提供テキストでは、初期ウェットグリップ性能の向上効果がより好適に得られる点から、どの加硫促進剤が好ましいとされていますか。

* **提供テキスト**:
******

加硫剤は特に限定されるものではなく、ゴム工業において一般的なものを使用することができるが、硫黄原子を含むものが好ましく、例えば、粉末硫黄、沈降硫黄、コロイド硫黄、表面処理硫黄、不溶性硫黄等が挙げられる。
加硫促進剤としては、特に限定されるものではないが、例えば、スルフェンアミド系、チアゾール系、チウラム系、チオウレア系、グアニジン系、ジチオカルバミン酸系、アルデヒド-アミン系もしくはアルデヒド-アンモニア系、イミダゾリン系、キサンテート系加硫促進剤が挙げられ、なかでも、初期ウェットグリップ性能の向上効果がより好適に得られる点から、スルフェンアミド系加硫促進剤、グアニジン系加硫促進剤が好ましい。
タイヤトレッド用ゴム組成物の製造方法としては特に限定されず、公知の方法を用いることができる。例えば、前記の各成分をオープンロール、バンバリーミキサー、密閉式混練機等のゴム混練装置を用いて混練し、その後加硫する方法等により製造できる。例えば、混練工程では、排出温度が120~170℃、好ましくは150℃になるように、1~10分間、好ましくは4分間混練りした後、硫黄および加硫促進剤を加えて排出温度が80~120℃、好ましくは100℃になるように1~10分間、好ましくは3分間混練りし、加硫工程では140~180℃、好ましくは170℃で5~60分間、好ましくは12分間加硫する。
前記タイヤトレッド用ゴム組成物から構成されるトレッドを備えたタイヤは、前記タイヤトレッド用ゴム組成物を用いて、通常の方法により製造できる。すなわち、ジエン系ゴム成分に対して前記の配合剤を必要に応じて配合した前記タイヤ組成物を、トレッドの形状にあわせて押出し加工し、タイヤ成型機上で他のタイヤ部材とともに貼り合わせ、通常の方法にて成型することにより、未加硫タイヤを形成し、この未加硫タイヤを加硫機中で加熱加圧することにより、タイヤを製造することができる。

******

* **データ**:

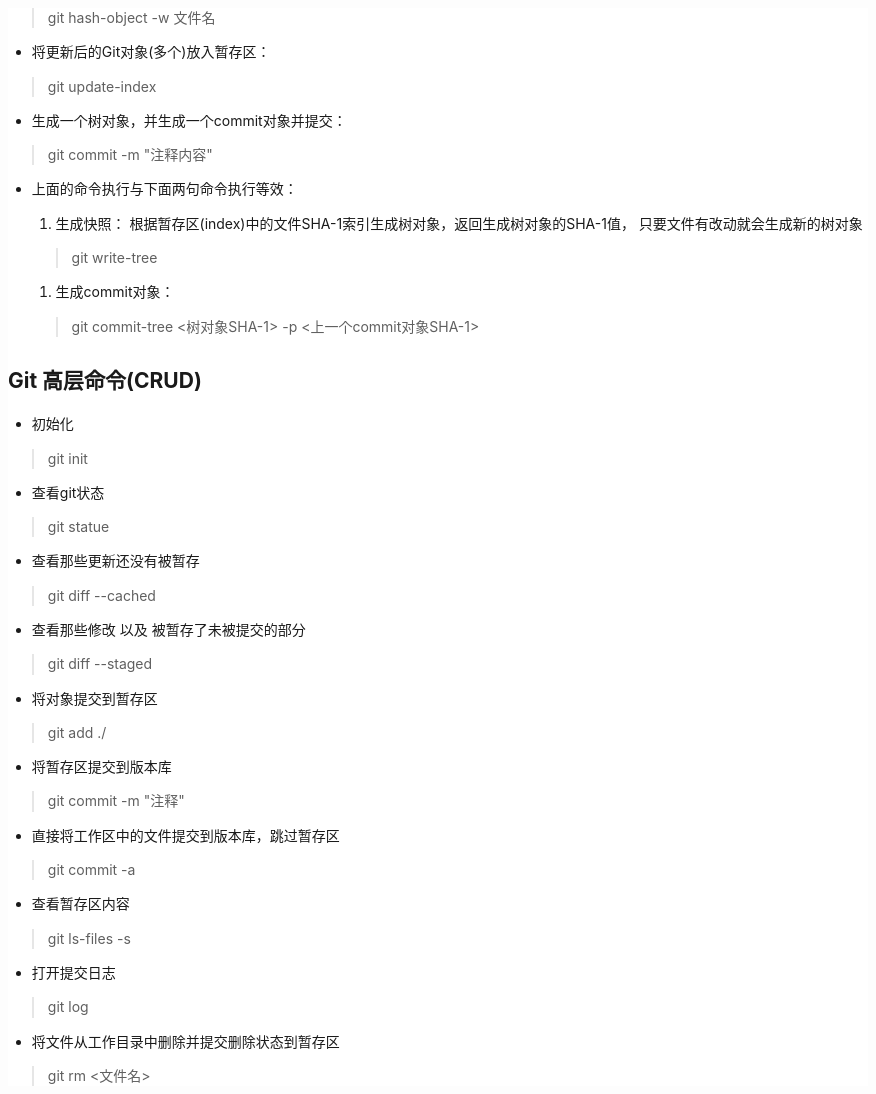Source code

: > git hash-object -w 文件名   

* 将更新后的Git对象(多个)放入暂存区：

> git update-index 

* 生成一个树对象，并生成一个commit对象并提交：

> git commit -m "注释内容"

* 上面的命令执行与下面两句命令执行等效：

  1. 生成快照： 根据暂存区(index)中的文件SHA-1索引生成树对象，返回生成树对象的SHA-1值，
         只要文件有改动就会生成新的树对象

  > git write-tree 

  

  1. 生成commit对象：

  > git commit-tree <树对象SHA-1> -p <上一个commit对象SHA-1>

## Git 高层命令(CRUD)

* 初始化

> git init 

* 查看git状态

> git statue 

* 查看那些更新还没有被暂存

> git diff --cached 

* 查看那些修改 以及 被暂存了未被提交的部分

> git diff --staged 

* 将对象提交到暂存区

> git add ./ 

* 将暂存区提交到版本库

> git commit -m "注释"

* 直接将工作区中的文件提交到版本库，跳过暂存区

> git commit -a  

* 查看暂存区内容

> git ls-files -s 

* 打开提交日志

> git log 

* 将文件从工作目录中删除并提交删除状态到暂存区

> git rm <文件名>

******

* **以下の回答**: スルフェンアミド系加硫促進剤とグアニジン系加硫促進剤です。